We know that I at the end means the number that the user had inputted.

This function works by assuming that is number A is multiple of another number (B) then the remainder of A divided by B is zero.

The function | gives us remainders.

   7|10
3

We can do this on an array/vector of numbers. So a better way to explain this function is:

   3|1 2 3 4 5 6 7 8 9 10
1 2 0 1 2 0 1 2 0 1

Then we can use ∘. to try this for more than one number at once.

   3 4 5∘.|1 2 3 4 5 6 7 8 9 10      
1 2 0 1 2 0 1 2 0 1
1 2 3 0 1 2 3 0 1 2
1 2 3 4 0 1 2 3 4 0

If this does not make sense (don’t worry it made no sense to me) I would annotate it like this:

   3 4 5∘.|1 2 3 4 5 6 7 8 9 10 

    1 2 3 4 5 6 7 8 9 10     
 %---------------------- 
3|  1 2 0 1 2 0 1 2 0 1
4|  1 2 3 0 1 2 3 0 1 2
5|  1 2 3 4 0 1 2 3 4 0

So we can use this trick to look for primes now:

   X ←10
   ⍳X
1 2 3 4 5 6 7 8 9 10
   (⍳X)∘.|⍳X
0 0 0 0 0 0 0 0 0 0
1 0 1 0 1 0 1 0 1 0
1 2 0 1 2 0 1 2 0 1
1 2 3 0 1 2 3 0 1 2
1 2 3 4 0 1 2 3 4 0
1 2 3 4 5 0 1 2 3 4
1 2 3 4 5 6 0 1 2 3
1 2 3 4 5 6 7 0 1 2
1 2 3 4 5 6 7 8 0 1
1 2 3 4 5 6 7 8 9 0

Here we now have a bunch of remainders.

Because we only care about 0 and 1 remainders in this case, I will be adding 0= to the beginning.

   0=(⍳X)∘.|⍳X      
1 1 1 1 1 1 1 1 1 1
0 1 0 1 0 1 0 1 0 1
0 0 1 0 0 1 0 0 1 0
0 0 0 1 0 0 0 1 0 0
0 0 0 0 1 0 0 0 0 1
0 0 0 0 0 1 0 0 0 0
0 0 0 0 0 0 1 0 0 0
0 0 0 0 0 0 0 1 0 0
0 0 0 0 0 0 0 0 1 0
0 0 0 0 0 0 0 0 0 1

Now adding +⌿ to the beginning means that we will add everything in the 2D array upwards.

   +⌿0=(⍳X)∘.|⍳X
1 2 2 3 2 4 2 4 3 4

(Observe that the first number is 1 because all but one row is 1 in that col).
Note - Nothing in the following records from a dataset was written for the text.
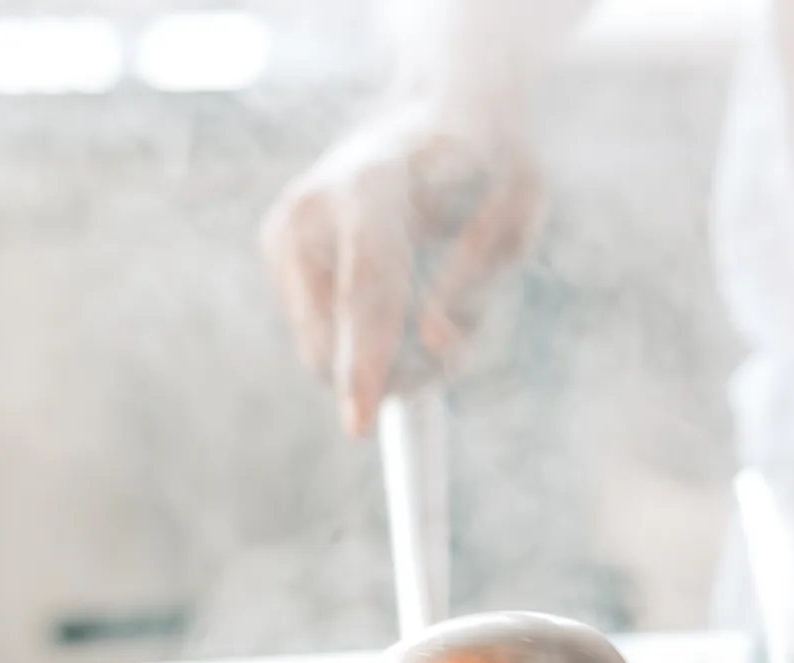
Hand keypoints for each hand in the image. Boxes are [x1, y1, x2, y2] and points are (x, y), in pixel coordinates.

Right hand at [259, 104, 542, 436]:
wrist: (441, 107)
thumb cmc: (491, 163)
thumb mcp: (516, 215)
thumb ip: (477, 282)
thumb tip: (435, 342)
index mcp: (377, 184)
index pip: (366, 290)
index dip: (365, 361)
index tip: (360, 424)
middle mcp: (316, 202)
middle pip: (332, 331)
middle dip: (392, 375)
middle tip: (455, 354)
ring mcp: (287, 223)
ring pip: (317, 344)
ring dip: (379, 360)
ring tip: (434, 315)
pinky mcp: (277, 244)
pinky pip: (316, 329)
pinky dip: (358, 338)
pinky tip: (396, 294)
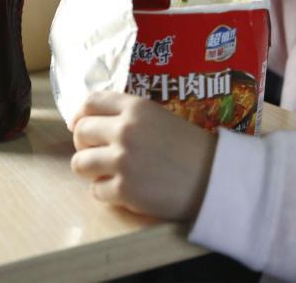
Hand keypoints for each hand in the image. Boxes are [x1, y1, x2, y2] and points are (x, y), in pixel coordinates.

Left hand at [69, 92, 217, 220]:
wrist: (215, 178)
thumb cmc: (190, 147)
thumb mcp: (160, 117)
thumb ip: (129, 116)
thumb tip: (89, 124)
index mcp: (136, 107)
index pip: (91, 102)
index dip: (82, 115)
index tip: (83, 126)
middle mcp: (125, 130)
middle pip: (80, 132)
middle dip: (85, 144)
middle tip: (99, 153)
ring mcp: (122, 161)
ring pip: (80, 164)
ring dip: (91, 170)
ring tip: (110, 173)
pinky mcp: (124, 190)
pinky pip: (96, 192)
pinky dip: (107, 193)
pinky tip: (126, 190)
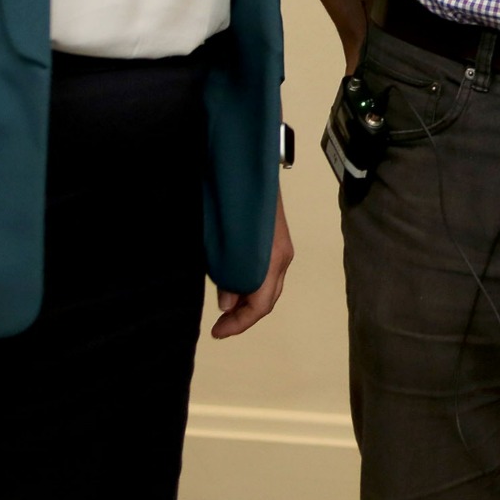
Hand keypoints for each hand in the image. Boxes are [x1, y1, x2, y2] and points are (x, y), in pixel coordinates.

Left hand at [212, 195, 294, 338]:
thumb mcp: (222, 245)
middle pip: (267, 300)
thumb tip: (227, 303)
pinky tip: (234, 285)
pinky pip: (268, 274)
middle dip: (243, 316)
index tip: (216, 332)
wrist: (247, 168)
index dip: (239, 323)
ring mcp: (282, 249)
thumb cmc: (233, 205)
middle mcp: (282, 258)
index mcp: (271, 260)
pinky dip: (251, 286)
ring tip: (223, 307)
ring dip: (247, 301)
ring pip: (268, 287)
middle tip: (219, 325)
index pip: (260, 305)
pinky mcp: (277, 242)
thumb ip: (226, 275)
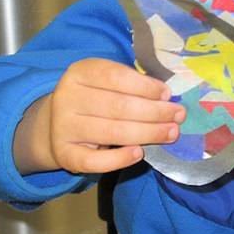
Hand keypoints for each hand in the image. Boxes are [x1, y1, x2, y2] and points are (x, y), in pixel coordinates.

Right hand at [14, 58, 184, 174]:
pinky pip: (95, 161)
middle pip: (119, 106)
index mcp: (80, 72)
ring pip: (112, 132)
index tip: (168, 94)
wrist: (55, 123)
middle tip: (178, 116)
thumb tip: (166, 98)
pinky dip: (120, 158)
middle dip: (155, 112)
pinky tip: (140, 153)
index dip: (146, 86)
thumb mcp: (105, 81)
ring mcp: (63, 127)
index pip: (116, 77)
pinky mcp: (64, 155)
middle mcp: (67, 98)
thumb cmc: (94, 97)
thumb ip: (131, 85)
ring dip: (148, 133)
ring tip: (171, 132)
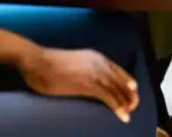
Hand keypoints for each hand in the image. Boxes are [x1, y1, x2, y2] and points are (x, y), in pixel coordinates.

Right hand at [20, 46, 138, 121]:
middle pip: (120, 80)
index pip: (118, 70)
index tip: (134, 90)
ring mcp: (94, 74)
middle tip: (134, 105)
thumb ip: (85, 67)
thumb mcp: (74, 61)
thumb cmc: (49, 63)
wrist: (38, 61)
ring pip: (116, 89)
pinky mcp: (87, 85)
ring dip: (125, 102)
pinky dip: (116, 106)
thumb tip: (87, 77)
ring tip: (129, 112)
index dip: (127, 81)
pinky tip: (121, 114)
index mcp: (97, 57)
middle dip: (129, 94)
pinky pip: (107, 97)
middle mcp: (99, 64)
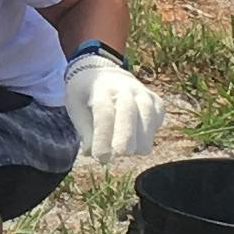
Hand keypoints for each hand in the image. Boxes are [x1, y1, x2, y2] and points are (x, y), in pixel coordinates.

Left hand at [62, 48, 163, 167]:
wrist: (105, 75)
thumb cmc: (87, 97)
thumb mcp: (76, 108)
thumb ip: (85, 132)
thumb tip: (94, 155)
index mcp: (100, 88)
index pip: (104, 112)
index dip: (103, 136)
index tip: (100, 157)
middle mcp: (125, 87)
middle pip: (129, 110)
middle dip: (126, 135)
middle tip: (121, 154)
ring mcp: (143, 93)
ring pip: (148, 117)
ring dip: (140, 139)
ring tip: (128, 153)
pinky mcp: (156, 101)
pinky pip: (157, 121)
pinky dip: (149, 135)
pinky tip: (137, 141)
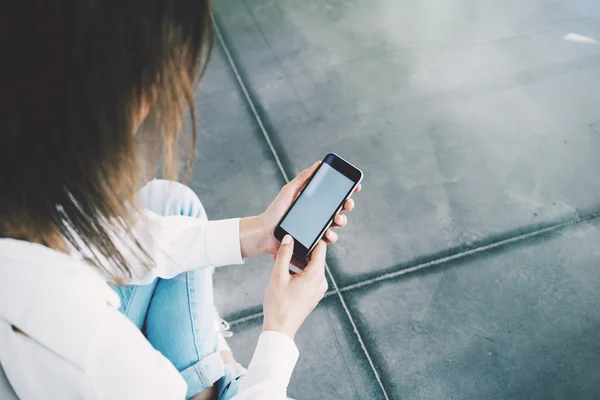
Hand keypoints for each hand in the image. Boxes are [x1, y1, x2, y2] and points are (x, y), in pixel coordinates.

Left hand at [239, 162, 360, 264]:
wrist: (265, 232)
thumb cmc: (276, 211)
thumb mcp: (290, 191)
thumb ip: (304, 178)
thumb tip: (318, 164)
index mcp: (315, 202)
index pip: (335, 195)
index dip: (347, 191)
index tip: (356, 187)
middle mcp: (318, 215)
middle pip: (340, 209)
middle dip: (347, 206)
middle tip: (346, 204)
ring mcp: (317, 228)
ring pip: (337, 225)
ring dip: (341, 221)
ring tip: (336, 219)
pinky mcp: (314, 241)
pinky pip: (327, 240)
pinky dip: (331, 237)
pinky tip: (327, 234)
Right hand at [262, 235, 327, 338]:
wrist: (279, 329)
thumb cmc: (279, 304)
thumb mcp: (278, 275)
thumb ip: (284, 254)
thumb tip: (289, 238)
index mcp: (316, 275)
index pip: (320, 248)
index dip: (313, 237)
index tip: (304, 231)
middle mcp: (321, 281)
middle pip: (315, 257)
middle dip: (302, 250)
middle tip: (288, 245)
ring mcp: (318, 289)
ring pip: (311, 267)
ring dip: (299, 262)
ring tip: (283, 260)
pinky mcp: (313, 295)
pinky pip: (309, 277)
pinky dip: (300, 272)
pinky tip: (285, 273)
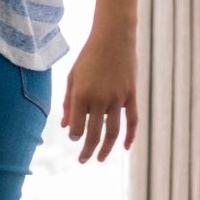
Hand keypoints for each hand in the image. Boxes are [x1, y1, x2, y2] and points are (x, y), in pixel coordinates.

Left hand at [60, 32, 137, 162]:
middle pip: (94, 134)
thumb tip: (66, 127)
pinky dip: (131, 136)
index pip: (77, 126)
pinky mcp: (131, 95)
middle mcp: (99, 99)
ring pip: (113, 132)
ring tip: (100, 159)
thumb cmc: (88, 57)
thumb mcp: (73, 77)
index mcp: (81, 95)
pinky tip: (126, 148)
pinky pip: (133, 121)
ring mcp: (117, 98)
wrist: (113, 38)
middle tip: (83, 160)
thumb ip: (69, 103)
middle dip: (87, 150)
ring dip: (106, 148)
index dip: (75, 135)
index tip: (74, 137)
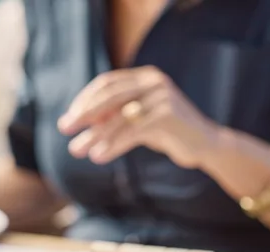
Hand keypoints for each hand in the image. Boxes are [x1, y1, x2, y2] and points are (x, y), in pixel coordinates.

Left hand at [58, 66, 219, 168]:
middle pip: (109, 96)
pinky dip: (113, 144)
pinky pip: (132, 131)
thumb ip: (113, 116)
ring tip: (76, 150)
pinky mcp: (168, 116)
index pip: (106, 84)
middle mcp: (153, 81)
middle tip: (64, 129)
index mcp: (144, 77)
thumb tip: (75, 120)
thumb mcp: (137, 120)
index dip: (84, 101)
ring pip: (119, 117)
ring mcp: (162, 97)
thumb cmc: (168, 132)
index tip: (68, 120)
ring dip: (94, 135)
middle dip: (83, 113)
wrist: (205, 144)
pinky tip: (98, 156)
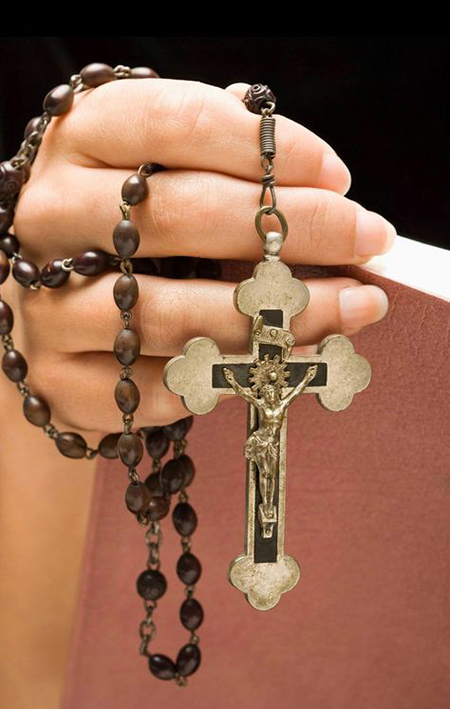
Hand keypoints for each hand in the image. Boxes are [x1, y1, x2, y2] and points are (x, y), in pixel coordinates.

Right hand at [4, 78, 394, 434]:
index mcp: (78, 143)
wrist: (49, 318)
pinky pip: (160, 387)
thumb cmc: (126, 238)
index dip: (267, 149)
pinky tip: (279, 360)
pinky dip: (230, 376)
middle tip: (366, 237)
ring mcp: (44, 306)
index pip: (174, 123)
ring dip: (278, 317)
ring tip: (353, 307)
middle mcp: (47, 217)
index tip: (338, 178)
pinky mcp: (58, 383)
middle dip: (293, 229)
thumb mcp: (158, 179)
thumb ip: (223, 168)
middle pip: (180, 216)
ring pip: (175, 316)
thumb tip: (322, 188)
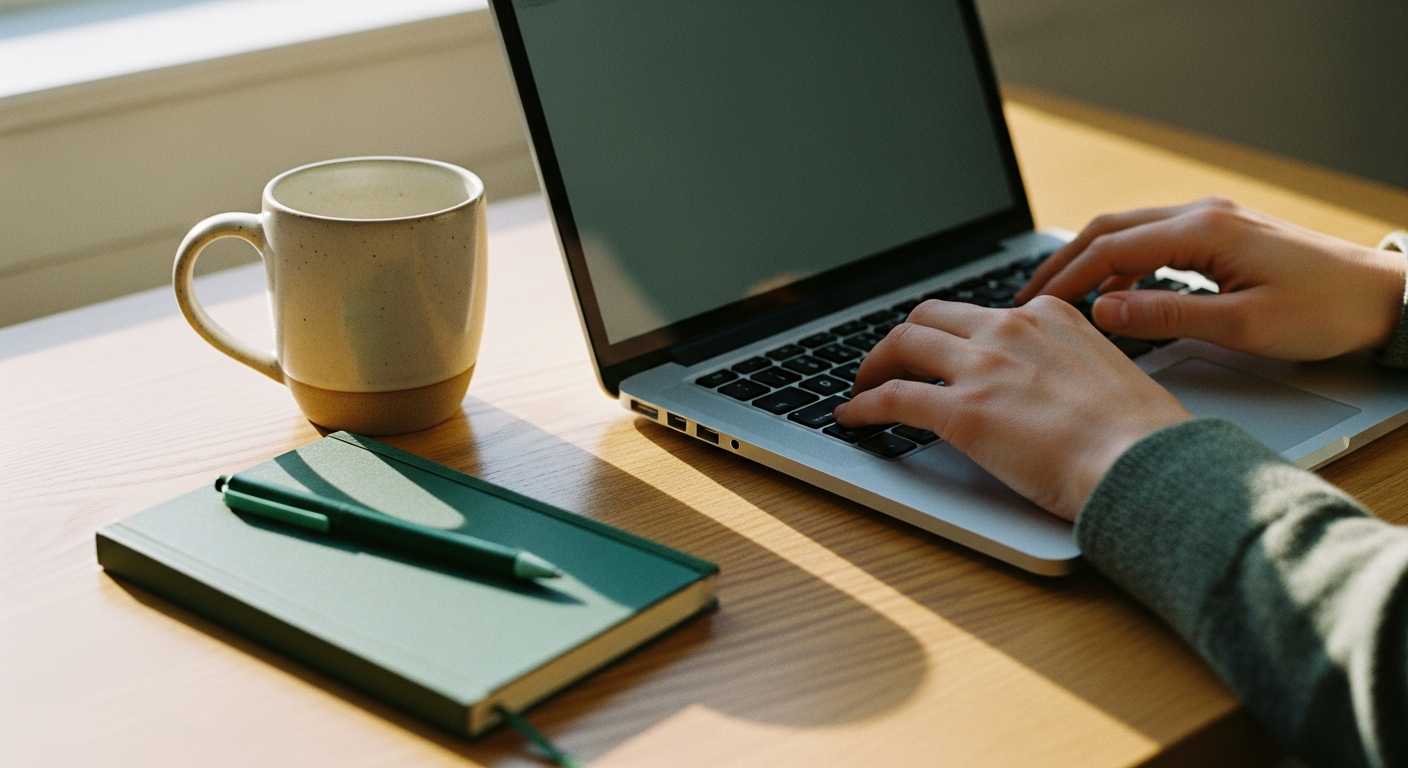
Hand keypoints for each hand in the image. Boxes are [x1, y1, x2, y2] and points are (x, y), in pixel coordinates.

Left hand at [833, 298, 1190, 520]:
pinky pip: (893, 397)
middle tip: (890, 364)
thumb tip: (1041, 386)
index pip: (980, 312)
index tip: (939, 351)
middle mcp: (1011, 329)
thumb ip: (1065, 365)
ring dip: (874, 365)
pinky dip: (863, 404)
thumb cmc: (1138, 437)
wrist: (1145, 464)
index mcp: (1049, 316)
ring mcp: (984, 367)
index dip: (949, 333)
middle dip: (902, 339)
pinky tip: (852, 417)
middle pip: (930, 317)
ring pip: (903, 344)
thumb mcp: (1103, 373)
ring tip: (863, 386)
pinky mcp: (962, 410)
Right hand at [1015, 197, 1405, 360]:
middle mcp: (1203, 215)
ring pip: (1129, 232)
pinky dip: (1120, 263)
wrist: (1385, 298)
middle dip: (1061, 262)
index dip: (1063, 279)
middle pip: (1109, 229)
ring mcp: (1213, 221)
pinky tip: (1112, 293)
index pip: (1109, 248)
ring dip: (1088, 261)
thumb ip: (1166, 315)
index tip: (1032, 307)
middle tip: (1026, 298)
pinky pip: (1154, 241)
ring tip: (1057, 297)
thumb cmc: (1326, 312)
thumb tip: (1104, 310)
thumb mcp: (1243, 325)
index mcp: (1202, 230)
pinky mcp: (1223, 235)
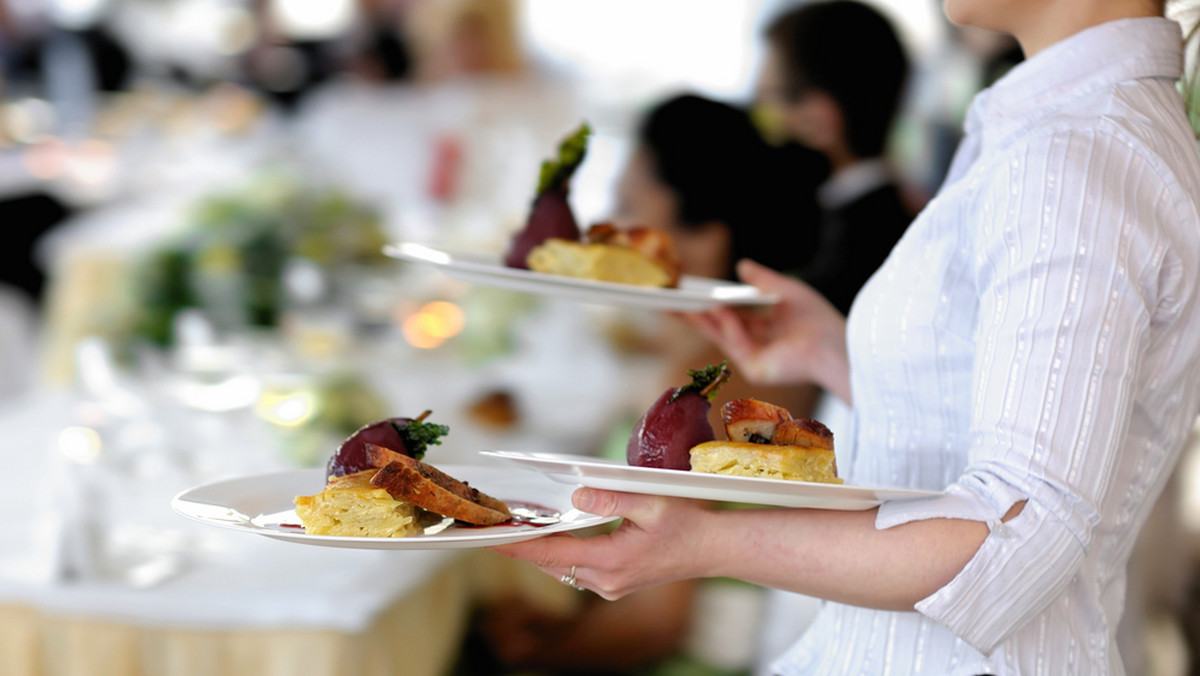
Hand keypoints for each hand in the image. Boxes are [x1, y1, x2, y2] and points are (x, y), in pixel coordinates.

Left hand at [489, 488, 714, 599]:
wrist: (712, 550)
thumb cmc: (687, 522)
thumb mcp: (652, 502)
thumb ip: (613, 497)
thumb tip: (577, 495)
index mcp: (612, 560)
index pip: (552, 553)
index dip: (519, 544)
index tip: (492, 537)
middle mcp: (606, 581)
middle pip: (550, 563)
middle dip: (523, 545)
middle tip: (494, 525)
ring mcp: (610, 587)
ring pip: (561, 569)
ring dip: (540, 550)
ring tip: (515, 528)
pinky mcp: (614, 585)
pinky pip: (575, 571)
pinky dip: (559, 554)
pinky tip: (550, 536)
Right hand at [686, 259, 850, 400]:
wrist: (835, 346)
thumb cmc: (817, 319)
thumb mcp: (786, 290)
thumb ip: (763, 279)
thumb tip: (741, 265)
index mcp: (764, 326)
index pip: (729, 314)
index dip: (707, 303)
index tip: (686, 291)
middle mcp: (755, 343)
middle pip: (717, 326)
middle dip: (692, 314)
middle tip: (667, 300)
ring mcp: (753, 357)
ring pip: (720, 335)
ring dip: (700, 318)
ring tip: (680, 300)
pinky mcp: (755, 369)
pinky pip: (735, 342)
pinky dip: (725, 324)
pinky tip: (715, 306)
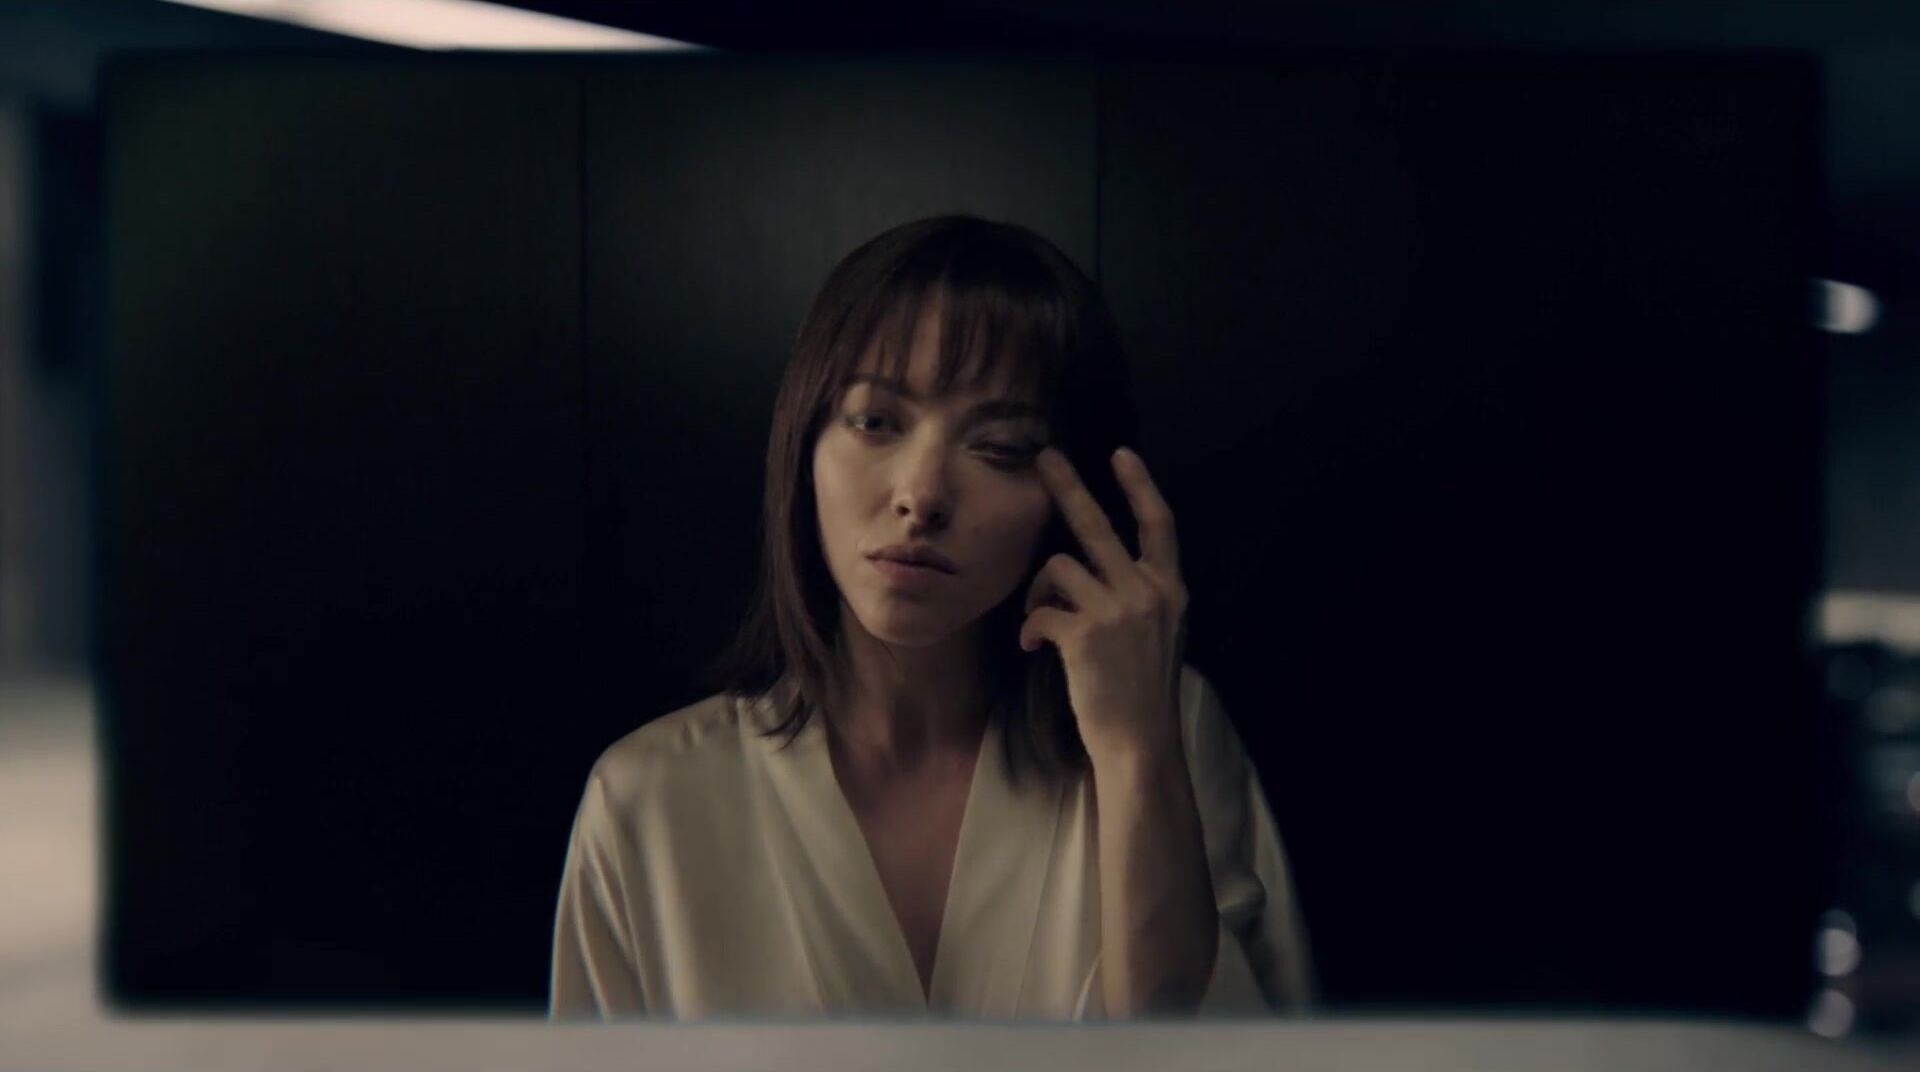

Now we can finally spot what we are looking for. We are only looking for where the results are 2

   2=+⌿0=(⍳X)∘.|⍳X
0 1 1 0 1 0 1 0 0 0

Then we compress the array down:

   (2=+⌿0=(⍳X)∘.|⍳X)/⍳X
2 3 5 7

Oh look. Prime numbers!

The downside of this way is that its really really slow. But then again, this wasn’t a speed showdown.